▶ About this exercise
Each entry below is to be restated word for word, with no pictures carried over.

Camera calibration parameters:
%%

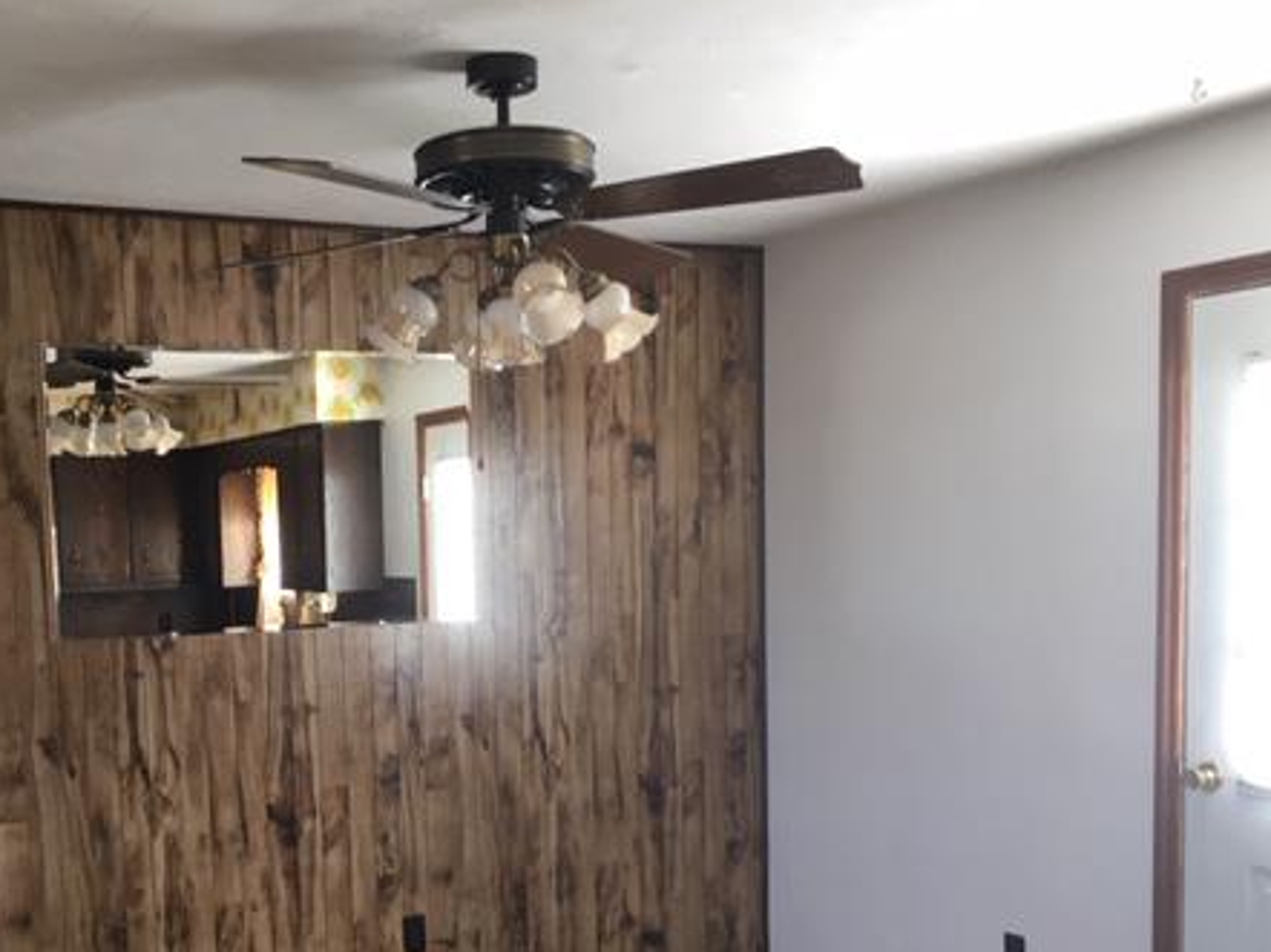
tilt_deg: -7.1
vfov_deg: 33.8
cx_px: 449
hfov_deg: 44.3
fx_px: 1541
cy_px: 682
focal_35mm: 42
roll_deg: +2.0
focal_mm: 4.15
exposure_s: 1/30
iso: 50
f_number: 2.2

%%

▶ Answer to this task
tilt_deg: -7.1
vfov_deg: 33.8
cx_px: 449
hfov_deg: 44.3
fx_px: 1541
cy_px: 682
focal_35mm: 42
roll_deg: +2.0
focal_mm: 4.15
exposure_s: 1/30
iso: 50
f_number: 2.2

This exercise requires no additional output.